### SELECTED EXTRACT

Important highlights from upcoming meetings, provided by Glass Lewis’ global research team
Toronto Stock Exchange – March 29
At the 2017 annual meeting of The Toronto-Dominion Bank (“TD Bank”), a shareholder proposal asking the company to adopt U.S.-style proxy access rights was approved with 52.2% support. Under the proposal, shareholders owning 3% of TD Bank’s shares continuously for three 3 years would be allowed to nominate up to 25% of the board, similar to the standard proxy access rights south of the border.
TD Bank (along with the Royal Bank of Canada, which saw a similar proposal receive approximately 43% support) were quick to point out that the proposed standards were incompatible with the existing proxy access rights provided under the Canadian Bank Act (“Bank Act”), which stipulates that the minimum ownership threshold required to utilize proxy access at any firm is 5% of the total shares outstanding. But, in light of strong shareholder support for the proposals, both banks have subsequently joined in petitioning the Canadian Minister of Finance to amend the Bank Act to allow harmonization of Canadian and U.S. proxy access provisions. Further, both banks have adopted proxy access policies, not bylaws amendments, which provide that shareholders owning 5% of the shares outstanding for three years continuously may adopt up to 20% of their boards.
However, these actions were not sufficient for the proponent of the original proxy access proposal, Lowell Weir, who has submitted several proposals at TD’s upcoming meeting. Most notably, he is requesting that the company: (i) immediately cancel its proxy access policy; (ii) immediately implement a proxy access bylaw; (iii) that the chair of the board immediately resign; (iv) that there be a complete change of directors in the governance committee over the next year; and (v) that any director or officer refusing to act in accordance with the 2018 shareholder proposal immediately submit their resignation. It will be interesting to see whether shareholders determine that the company has satisfactorily responded to the shareholder proposal, or whether they believe that TD has not gone far enough.

######

▶ REQUIRED ACTIONS:
1. According to the proxy access summary, what percentage of support did the shareholder proposal at TD Bank's 2017 annual meeting receive?
2. List every action Lowell Weir requests of TD Bank in the proxy access summary.
3. Carry on writing the proxy access summary from its final sentence.

### SUPPLIED DATA

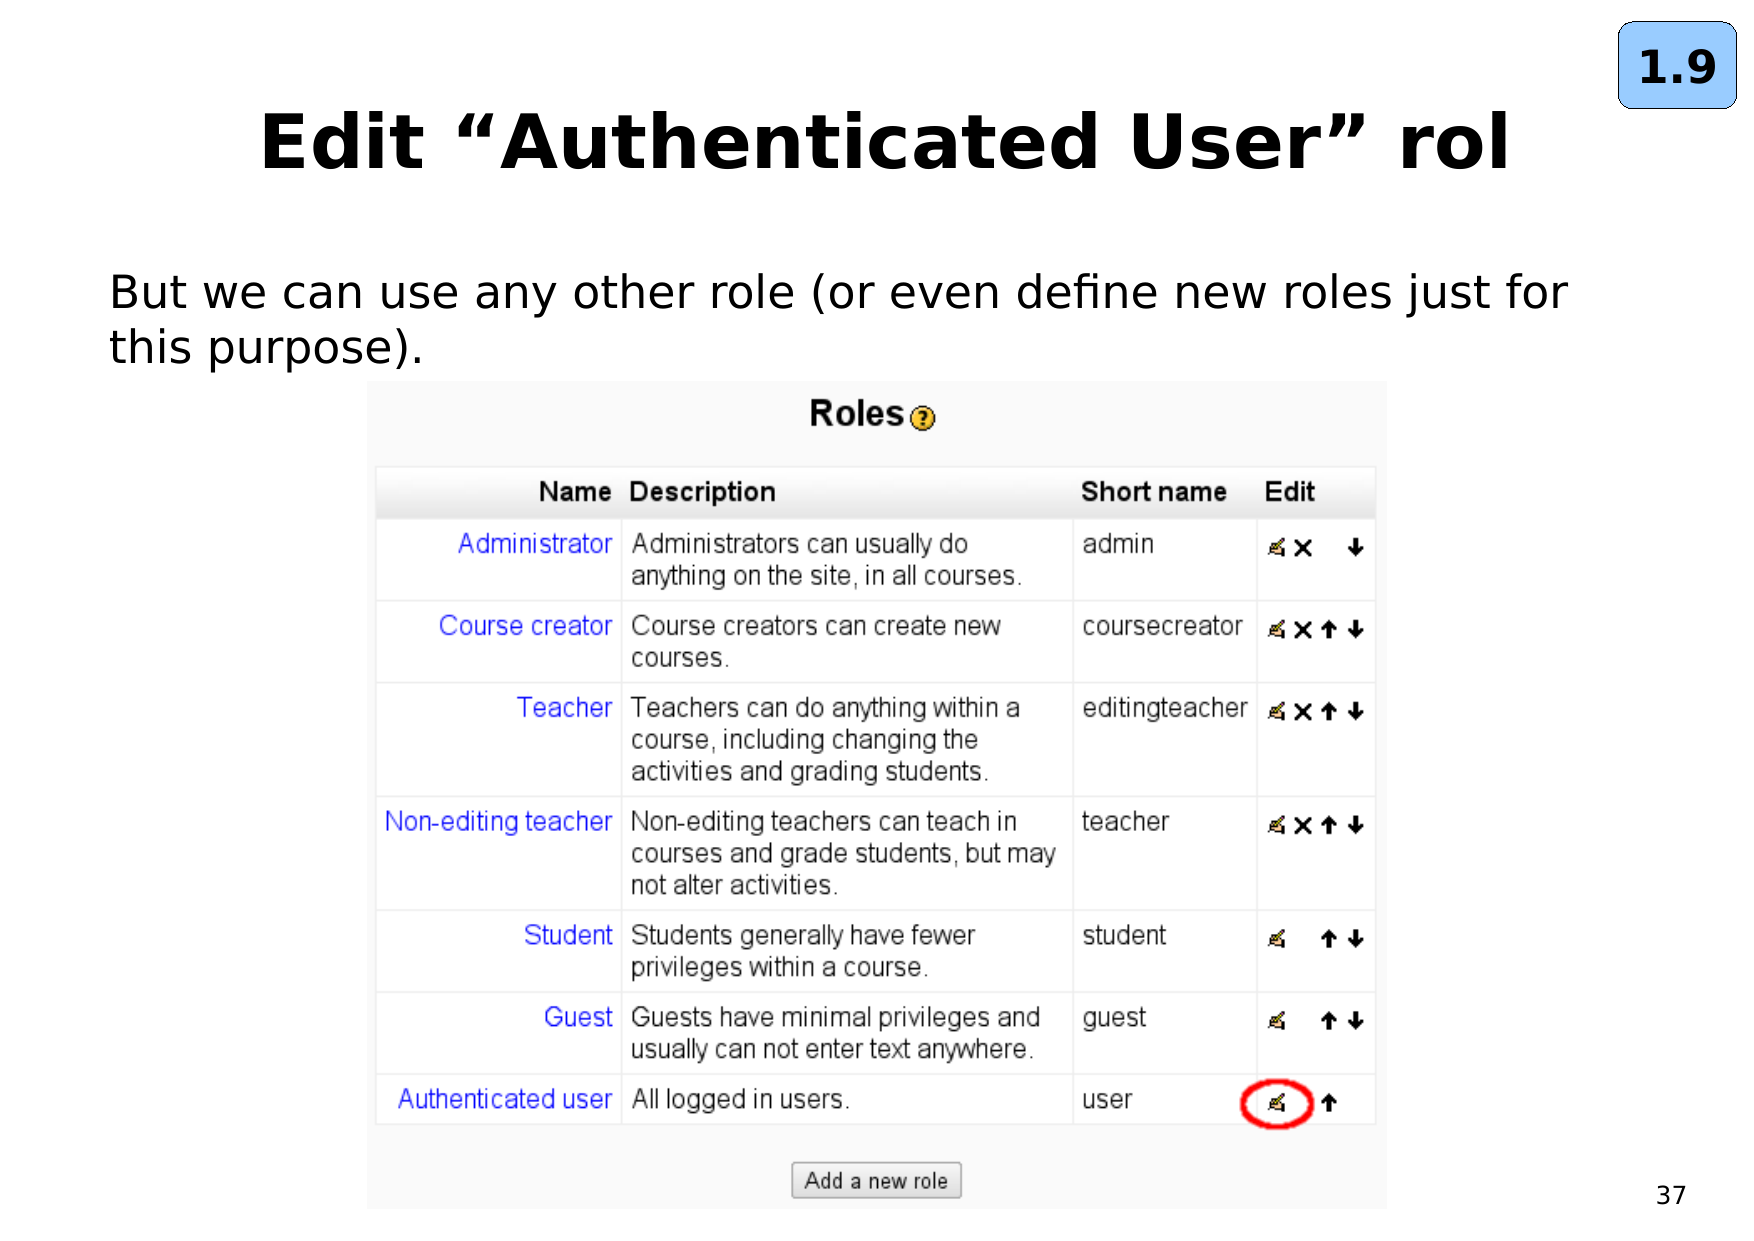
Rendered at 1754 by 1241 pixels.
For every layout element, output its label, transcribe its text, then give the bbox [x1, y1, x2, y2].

######

▶ RESULTS IN ORDER:
1. 52.2%

2.
- Immediately cancel its proxy access policy
- Immediately implement a proxy access bylaw
- Have the chair of the board immediately resign
- Completely change the directors on the governance committee over the next year
- Have any director or officer who refuses to act in accordance with the 2018 shareholder proposal immediately submit their resignation

3.
Nippon Paint Holdings Co., Ltd
Tokyo Stock Exchange – March 28
In January, shareholders of Nippon Paint Holdings Co., Ltd. (4612) (“Nippon Paint”) were shocked as Nipsea International Limited (“Nipsea”), which holds a 39.57% interest in Nippon Paint, submitted a shareholder proposal with demands to elect six nominees to the board, representing a majority of the board seats.
While Japanese companies are no stranger to shareholder proposals, proponents are often perceived by companies and the public as short-term oriented investors. However, Nipsea painted a different picture.
Goh Hup Jin, a director of Nippon Paint and one of the nominees named in the proposal, is a director of Nipsea and the managing director of Wuthelam Group (“”Wuthelam”), a business partner of Nippon Paint and the parent company of Nipsea. Notably, Mr. Goh has had a long-standing relationship with Nippon Paint. His father, Goh Cheng Liang, made his multi-billion dollar fortune in the paint business, forming the Nippon Paint South-East Asia Group with Nippon Paint, as well as other joint ventures across Asia. Mr. Goh stated that the purpose of the proposals was to achieve a suitable corporate governance structure in the company at the board level for the “Maximization of the Shareholder value”.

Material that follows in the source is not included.